By: Denise Simon | Founders Code
Gotta hope that Europe takes note, especially Britain. Europe so far has approved Huawei as the vendor platform for 5G. Check your use of apps at the Google store and take a second look at your smart devices.
FDD: The U.S. Department of Justice (DOJ) indicted Chinese telecommunications firm Huawei Technologies and its subsidiaries last week for alleged racketeering, theft of intellectual property, and conspiracy to commit bank fraud, among other charges. The indictment portrays Huawei not merely as a company that has broken the law, but as a fundamentally criminal enterprise.
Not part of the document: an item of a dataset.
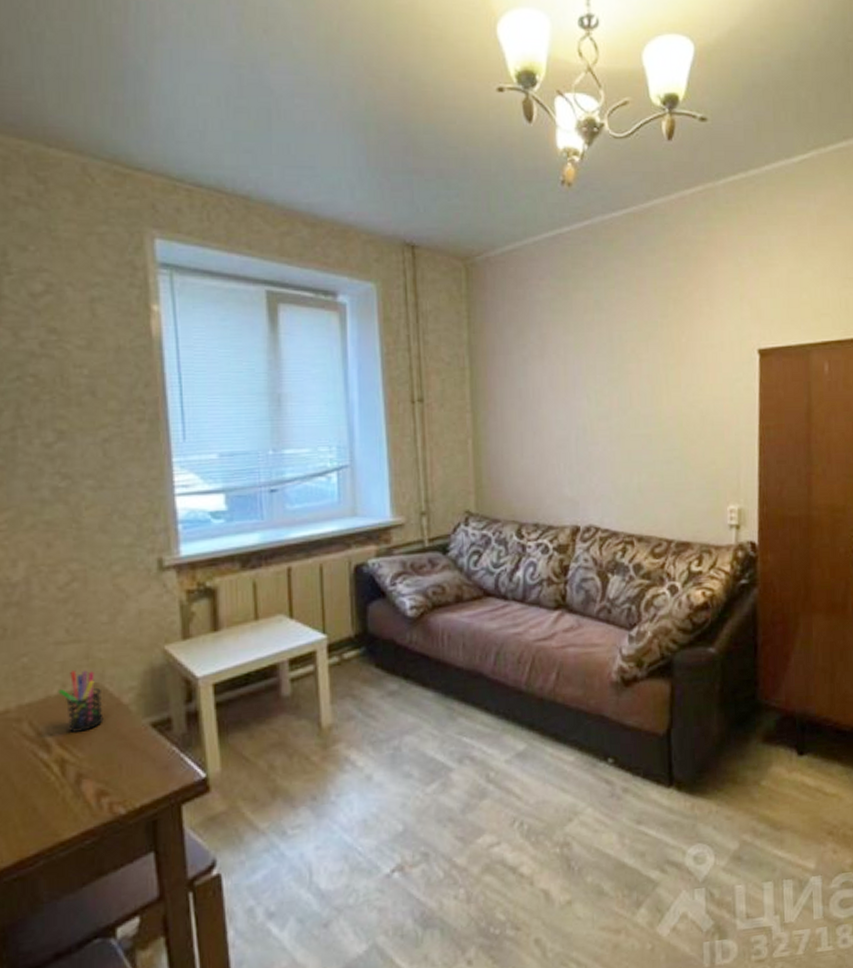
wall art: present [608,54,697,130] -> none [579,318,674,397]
The new charges target Huawei, four of Huawei’s subsidiaries (Huawei Device Co. Ltd., Huawei Device USA Inc., Futurewei Technologies Inc., and Skycom Tech Co. Ltd.), and Huawei’s chief financial officer, Meng Wanzhou, for violating the Racketeer Influenced and Corrupt Organizations (RICO) Act, which Congress passed in 1970 to combat organized crime.
According to the DOJ, the Huawei business model entailed “the deliberate and repeated misappropriation of intellectual property of companies headquartered or with offices in the United States.” DOJ also highlighted other violations, including Huawei’s role in sanctions evasion and fraudulent activities.
Last week’s indictment marks the first time DOJ charged a company with suspect connections to a foreign government as a criminal enterprise. Although Huawei asserts it is not state-owned, the company has indirect ties to the Chinese government and has yet to publically disclose who exactly owns and controls the company. Huawei’s majority shareholder is the company’s labor union, which keeps the details of its membership and governance structure out of the public eye. Last year, Jiang Xisheng, a top executive, explained during a press conference that the labor union’s ownership is simply a matter of legal convenience; this only further obfuscated who is really in charge. Additionally, Huawei’s founder, Ren Zhangfei, served in the Chinese military and is a member of the Chinese Communist Party.
While the indictment does not say that Beijing directed Huawei to operate as a criminal enterprise, China’s National Intelligence Law of 2017 requires Huawei and other private companies to provide the government with their data to “support, assist, and cooperate with state intelligence according to the law.” In short, the law empowers Beijing to exploit Huawei as an intelligence asset whenever it sees fit.
In other high-profile cases, the Chinese government has stolen sensitive U.S. data to achieve a strategic advantage. U.S. officials have even deemed China’s espionage and intelligence activities as a “long-term existential threat to the security of our nation.” In 2012, the head of the U.S. National Security Agency estimated that China’s economic espionage cost U.S. companies $250 billion in annual losses. Additionally, the targeting of strategic industries has allowed Beijing to enhance its own military capabilities at America’s expense.
The exploitation of Huawei could clearly enhance Beijing’s intelligence collecting capabilities. Just last week, the U.S. government reported that for over ten years Huawei secretly maintained “back doors” on its mobile networks that allowed the company – and potentially the Chinese government – to have direct access to their users’ most sensitive data.
The indictment of Huawei as a criminal enterprise shows that the Trump administration was mistaken when it placated Beijing by softening previous penalties for Huawei’s misconduct. If the court finds Huawei guilty under RICO, the administration should ensure the full application of all penalties necessary to end its criminal pursuits.